Early preview for community testing

Key highlights
  • Text-to-image output at 1024×1024 resolution.
  • Pruned text encoder for faster processing.
  • Runs with as little as 6–8 GB VRAM.
  • CPU offload support for memory efficiency.
  • Built from Wan2.1-T2V-1.3B video architecture.
  • Free for both research and commercial use.
  • An early preview, trained to about 20% budget.

People with consumer-grade GPUs, small studios that rely on local AI tools, and anyone who wants to keep image generation private can benefit from this model. Because it can fit into mid-range hardware using CPU offload, it lowers the barrier for running high-quality diffusion locally. The current release is tuned toward an anime aesthetic, with a turbo variant and a larger 13B version planned for the future.
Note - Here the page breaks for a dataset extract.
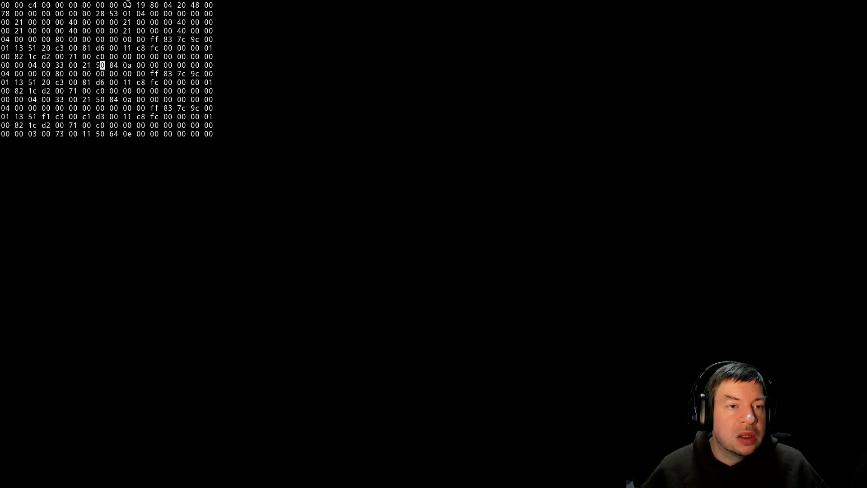
key(alt+Tab)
Developer notes and known limits

The model is very much a work in progress—only about one-fifth of the intended training has been completed, so quality and stability are expected to improve. The developer points out that anatomy problems remain a challenge, a limitation that often shows up in smaller models. Future releases, including a turbo edition and a bigger 13-billion-parameter version, depend on additional training resources and community support.

This model has only been trained to approximately 20% of the planned training budget.